_Your goal_. Whenever a line in the entries includes the word "point", copy that line out.

_Records from a data source_.
>>>

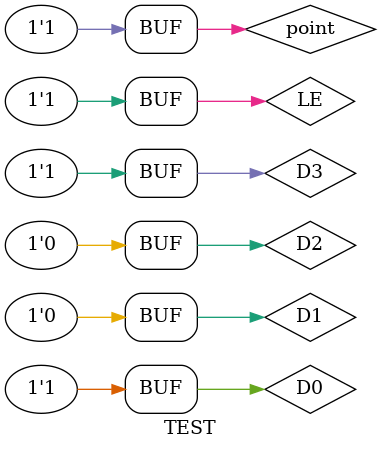
<source format=v>
`timescale 1ns / 1ps


module TEST;

	// Inputs
	reg D0;
	reg D1;
	reg D2;
	reg D3;
	reg LE;
	reg point;

	// Outputs
	wire a;
	wire b;
	wire c;
	wire d;
	wire e;
	wire f;
	wire g;
	wire p;

	// Instantiate the Unit Under Test (UUT)
	MC14495_ZJU uut (
		.D0(D0), 
		.D1(D1), 
		.D2(D2), 
		.D3(D3), 
		.LE(LE), 
		.point(point), 
		.a(a), 
		.b(b), 
		.c(c), 
		.d(d), 
		.e(e), 
		.f(f), 
		.g(g), 
		.p(p)
	);

	initial begin
		// Initialize Inputs
		D0 = 0;
		D1 = 0;
		D2 = 0;
		D3 = 1;
		LE = 1;
		point = 1;

		// Wait 100 ns for global reset to finish
		#100;
		D0 = 1;
		D1 = 0;
		D2 = 0;
		D3 = 1;
		LE = 1;
		point = 1;

		// Wait 100 ns for global reset to finish
		#100;
        
		// Add stimulus here

	end
      
endmodule


</source>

<<<

_Solution to this exercise_.
	reg point;
		.point(point), 
		point = 1;
		point = 1;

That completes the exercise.